▶ Exercises
1: According to the report on Asian markets, what gain had been forecast for Japan's industrial production in July?
2: Extend the report on Asian markets, picking up after its final sentence.

▶ Selected excerpt
----------------
Asian stocks ended mostly higher on Friday, even as Chinese and Hong Kong markets ended on a muted note amid the ongoing mass protests in Hong Kong calling for political freedom and self-determination for the semi-autonomous territory.

Underlying sentiment remained supported by signs that the U.S. and China are set to resume trade talks in September.

Chinese shares slipped into the red as investors awaited manufacturing data for directional cues. The benchmark Shanghai Composite Index edged down 4.68 points, or 0.2 percent, to 2,886.24, while Hong Kong's Hang Seng Index gave up early gains to end roughly flat.

Meanwhile, Japanese shares rose as the yen moved lower following positive developments in the U.S.-China trade war and investors digested a raft of mixed local economic data.

Industrial production in Japan rose a seasonally adjusted 1.3 percent sequentially in July, a preliminary reading showed. That beat forecasts for a 0.3 percent gain following the 3.3 percent drop in June.

Japan's retail trade declined 2.3 percent in the month, and the jobless rate dipped to its lowest level in 27 years, while overall consumer prices in the Tokyo region were up 0.6 percent year-on-year in August, separate reports showed.
----------------
[Dataset excerpts]
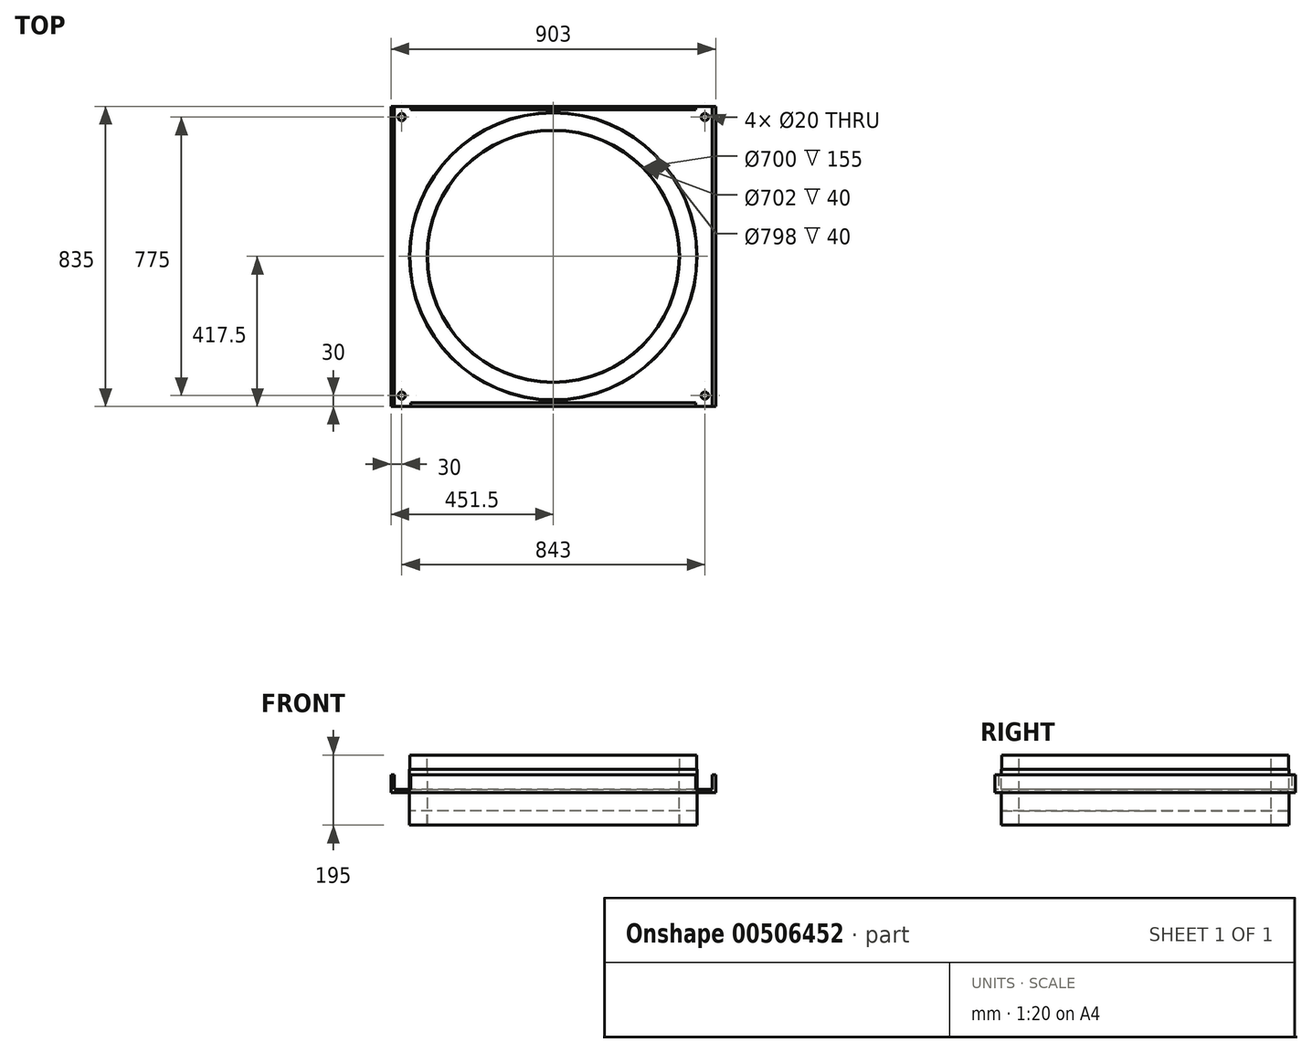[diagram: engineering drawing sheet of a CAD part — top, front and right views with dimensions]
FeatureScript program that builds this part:
annotation { "Feature Type Name" : "Feature", "Feature Type Description" : "" }
export const myFeature = defineFeature(function(context is Context, id is Id, definition is map)
    precondition{}
    {
        {
            var Q0;
            Q0=qCreatedBy(makeId("Front.planeOp"),FACE);
            var sketch = newSketch(context, id + "F0", { "sketchPlane" : qUnion([Q0])});
            skLineSegment(sketch, "E0", {"start": v(0, 74.87) * mm, "end": v(0, -73.71) * mm, "construction": true});
            skLineSegment(sketch, "E1", {"start": v(0, 374.84) * mm, "end": v(0, -528.94) * mm, "construction": true});
            skLineSegment(sketch, "E2", {"start": v(-350, -100) * mm, "end": v(-350, 55) * mm});
            skLineSegment(sketch, "E3", {"start": v(-350, 55) * mm, "end": v(-351, 55) * mm});
            skLineSegment(sketch, "E4", {"start": v(-351, 55) * mm, "end": v(-351, 95) * mm});
            skLineSegment(sketch, "E5", {"start": v(-351, 95) * mm, "end": v(-399, 95) * mm});
            skLineSegment(sketch, "E6", {"start": v(-399, 95) * mm, "end": v(-399, 55) * mm});
            skLineSegment(sketch, "E7", {"start": v(-399, 55) * mm, "end": v(-400, 55) * mm});
            skLineSegment(sketch, "E8", {"start": v(-400, 55) * mm, "end": v(-400, -100) * mm});
            skLineSegment(sketch, "E9", {"start": v(-400, -100) * mm, "end": v(-399, -100) * mm});
            skLineSegment(sketch, "E10", {"start": v(-399, -100) * mm, "end": v(-399, -60) * mm});
            skLineSegment(sketch, "E11", {"start": v(-399, -60) * mm, "end": v(-351, -60) * mm});
            skLineSegment(sketch, "E12", {"start": v(-351, -60) * mm, "end": v(-351, -100) * mm});
            skLineSegment(sketch, "E13", {"start": v(-351, -100) * mm, "end": v(-350, -100) * mm});
            skSolve(sketch);
        }
        {
            var Q0;
            Q0=qSketchRegion(id+"F0",true);
            var Q1;
            Q1=sQuery(id+"F0.wireOp",EDGE,"E1");
            revolve(context, id + "F1", {"entities" : qUnion([Q0]), "axis" : qUnion([Q1]), "revolveType" : RevolveType.FULL});
        }
        {
            var Q0;
            Q0=qCreatedBy(makeId("Top.planeOp"),FACE);
            var sketch = newSketch(context, id + "F2", { "sketchPlane" : qUnion([Q0])});
            skLineSegment(sketch, "E14.bottom", {"start": v(451.5, 417.5) * mm, "end": v(-451.5, 417.5) * mm});
            skLineSegment(sketch, "E14.top", {"start": v(451.5, -417.5) * mm, "end": v(-451.5, -417.5) * mm});
            skLineSegment(sketch, "E14.left", {"start": v(451.5, 417.5) * mm, "end": v(451.5, -417.5) * mm});
            skLineSegment(sketch, "E14.right", {"start": v(-451.5, 417.5) * mm, "end": v(-451.5, -417.5) * mm});
            skPoint(sketch, "E14.middle", {"position": v(0, 0) * mm});
            skCircle(sketch, "E15.0", {"center": v(0, 0) * mm, "radius": 351 * mm});
            skCircle(sketch, "E16.0", {"center": v(0, 0) * mm, "radius": 350 * mm});
            skCircle(sketch, "E17", {"center": v(0, 0) * mm, "radius": 400 * mm});
            skLineSegment(sketch, "E18", {"start": v(0, 0) * mm, "end": v(0, 773.78) * mm, "construction": true});
            skLineSegment(sketch, "E19", {"start": v(0, 0) * mm, "end": v(1007.48, 0) * mm, "construction": true});
            skCircle(sketch, "E20", {"center": v(421.5, 387.5) * mm, "radius": 10 * mm});
            skCircle(sketch, "E21.MirrorC", {"center": v(-421.5, 387.5) * mm, "radius": 10 * mm});
            skCircle(sketch, "E22.MirrorC", {"center": v(421.5, -387.5) * mm, "radius": 10 * mm});
            skCircle(sketch, "E23.MirrorC", {"center": v(-421.5, -387.5) * mm, "radius": 10 * mm});
            skSolve(sketch);
        }
        {
            var Q0;
            Q0=qSketchRegion(id+"F2",true);
            extrude(context, id + "F3", {"entities" : qUnion([Q0]), "operationType" : NewBodyOperationType.ADD, "oppositeDirection" : true, "depth" : 10 * mm});
        }
        {
            var Q0;
            Q0=makeQuery(id+"F3.opExtrude","CAP_FACE",FACE,{"disambiguationData":[OSD([sQuery(id+"F2.wireOp",EDGE,"E14.bottom"),sQuery(id+"F2.wireOp",EDGE,"E14.top"),sQuery(id+"F2.wireOp",EDGE,"E14.left"),sQuery(id+"F2.wireOp",EDGE,"E14.right"),sQuery(id+"F2.wireOp",EDGE,"E17"),sQuery(id+"F2.wireOp",EDGE,"E20"),sQuery(id+"F2.wireOp",EDGE,"E21.MirrorC"),sQuery(id+"F2.wireOp",EDGE,"E22.MirrorC"),sQuery(id+"F2.wireOp",EDGE,"E23.MirrorC")])],"isStart":false});
            var sketch = newSketch(context, id + "F4", { "sketchPlane" : qUnion([Q0])});
            skLineSegment(sketch, "E24", {"start": v(0, 0) * mm, "end": v(-1098.02, 0) * mm, "construction": true});
            skLineSegment(sketch, "E25", {"start": v(0, 0) * mm, "end": v(0, -1084.2) * mm, "construction": true});
            skLineSegment(sketch, "E26.bottom", {"start": v(396.5, 417.5) * mm, "end": v(-396.5, 417.5) * mm});
            skLineSegment(sketch, "E26.top", {"start": v(396.5, 407.5) * mm, "end": v(-396.5, 407.5) * mm});
            skLineSegment(sketch, "E26.left", {"start": v(396.5, 417.5) * mm, "end": v(396.5, 407.5) * mm});
            skLineSegment(sketch, "E26.right", {"start": v(-396.5, 417.5) * mm, "end": v(-396.5, 407.5) * mm});
            skLineSegment(sketch, "E27.bottom", {"start": v(-451.5, 417.5) * mm, "end": v(-441.5, 417.5) * mm});
            skLineSegment(sketch, "E27.top", {"start": v(-451.5, -417.5) * mm, "end": v(-441.5, -417.5) * mm});
            skLineSegment(sketch, "E27.left", {"start": v(-451.5, 417.5) * mm, "end": v(-451.5, -417.5) * mm});
            skLineSegment(sketch, "E27.right", {"start": v(-441.5, 417.5) * mm, "end": v(-441.5, -417.5) * mm});
            skLineSegment(sketch, "E28.MirrorCS", {"start": v(396.5, -417.5) * mm, "end": v(396.5, -407.5) * mm});
            skLineSegment(sketch, "E29.MirrorCS", {"start": v(-396.5, -417.5) * mm, "end": v(-396.5, -407.5) * mm});
            skLineSegment(sketch, "E30.MirrorCS", {"start": v(396.5, -407.5) * mm, "end": v(-396.5, -407.5) * mm});
            skLineSegment(sketch, "E31.MirrorCS", {"start": v(396.5, -417.5) * mm, "end": v(-396.5, -417.5) * mm});
            skLineSegment(sketch, "E32.MirrorCS", {"start": v(451.5, -417.5) * mm, "end": v(441.5, -417.5) * mm});
            skLineSegment(sketch, "E33.MirrorCS", {"start": v(451.5, 417.5) * mm, "end": v(441.5, 417.5) * mm});
            skLineSegment(sketch, "E34.MirrorCS", {"start": v(451.5, 417.5) * mm, "end": v(451.5, -417.5) * mm});
            skLineSegment(sketch, "E35.MirrorCS", {"start": v(441.5, 417.5) * mm, "end": v(441.5, -417.5) * mm});
            skLineSegment(sketch, "E36.MirrorCS", {"start": v(0, 0) * mm, "end": v(1098.02, 0) * mm, "construction": true});
            skSolve(sketch);
        }
        {
            var Q0;
            Q0=qSketchRegion(id+"F4",true);
            extrude(context, id + "F5", {"entities" : qUnion([Q0]), "operationType" : NewBodyOperationType.ADD, "oppositeDirection" : true, "depth" : 50 * mm});
        }
    });
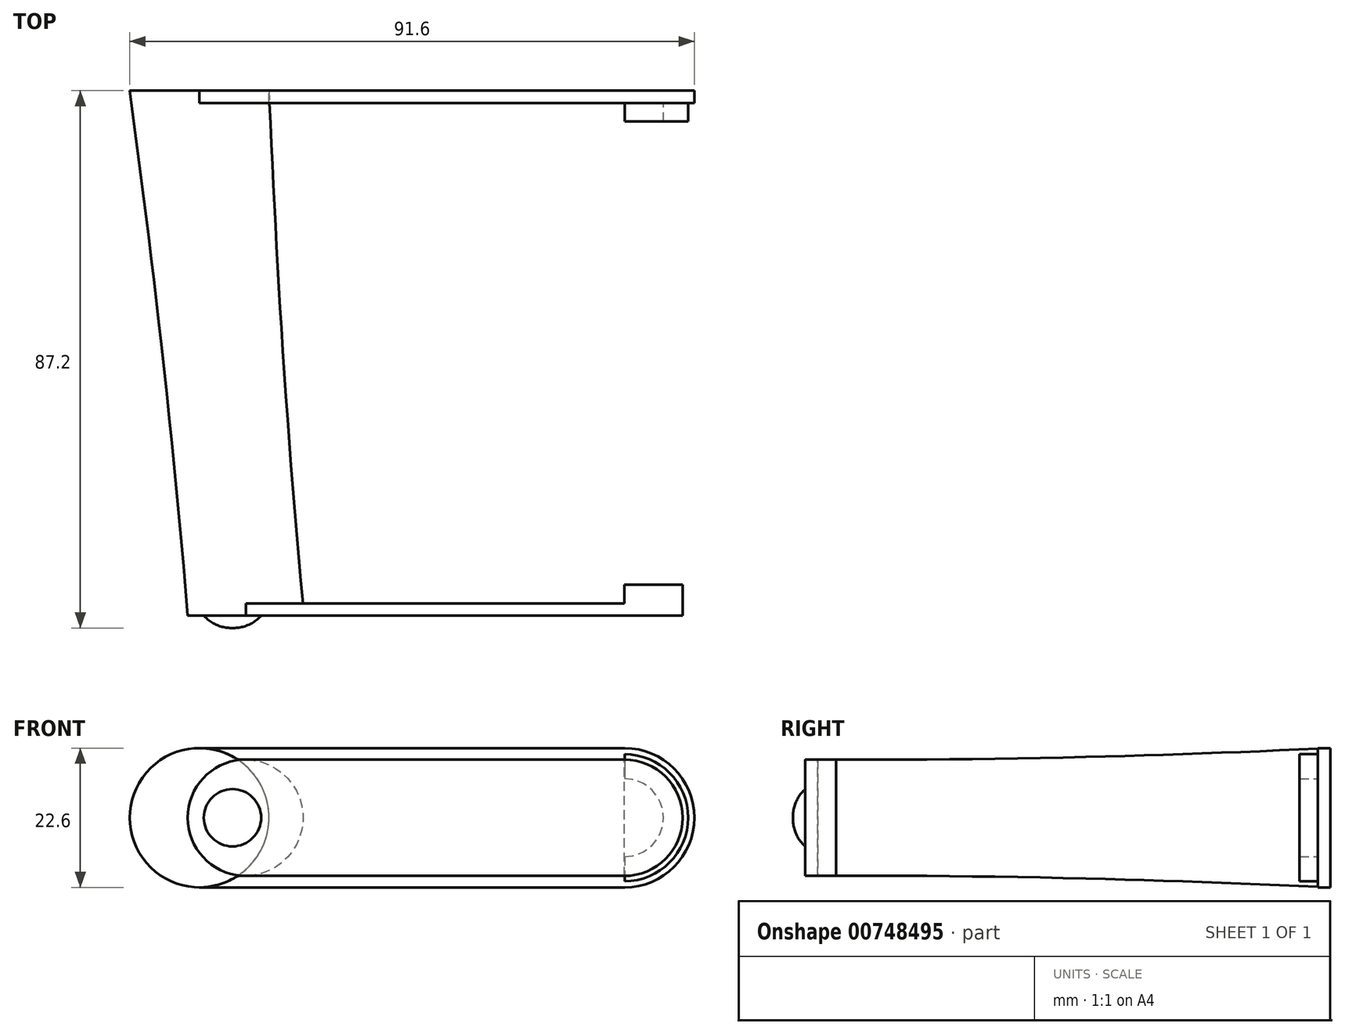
----------------
▶ Answer set
1: A 0.3 percent gain.

2:
The Nikkei 225 Index surged up 243.44 points, or 1.2 percent, to 20,704.37, while the broader Topix closed 1.5 percent higher at 1,511.86.

Exporters Canon, Honda Motor, Toyota Motor and Honda Motor rose 1-2 percent. In the tech sector, Advantest soared 4.4 percent and Tokyo Electron advanced 1.7 percent. Market heavyweight SoftBank climbed 2.9 percent.

Australian markets ended sharply higher, with banks, miners and technology stocks leading the surge on hopes of easing U.S.-China trade tensions.

The benchmark S&P/ASX 200 Index jumped 96.80 points, or 1.5 percent, to 6,604.20, extending gains for the fourth straight session. The broader All Ordinaries Index ended up 92.50 points, or 1.4 percent, at 6,698.20.

The big four banks rose 1-2 percent in reaction to soothing comments on trade by the Chinese Commerce Ministry.

Miners BHP, Rio Tinto, South32 and Fortescue Metals Group jumped 2-4 percent, while Afterpay Touch Group, a technology-driven payments company, soared 4.6 percent. In the oil sector, Woodside Petroleum, Oil Search and Santos climbed 2-3 percent.

Shipbuilder Austal surged up by 14.4 percent as it reported a 64 percent spike in full-year profit on strong revenue growth.

On the other hand, lithium miner Galaxy Resources lost 2.2 percent after reporting a huge half-year loss, primarily due to an impairment charge related to its flagship Mt Cattlin project.

Gold miners Evolution, Northern Star and Regis Resources dropped 1-2 percent as gold prices edged lower on positive signs for trade talks.

Shares of Slater and Gordon were placed in a trading halt as the law firm taps shareholders to raise A$75.6 million to pay down its debt and bolster its balance sheet.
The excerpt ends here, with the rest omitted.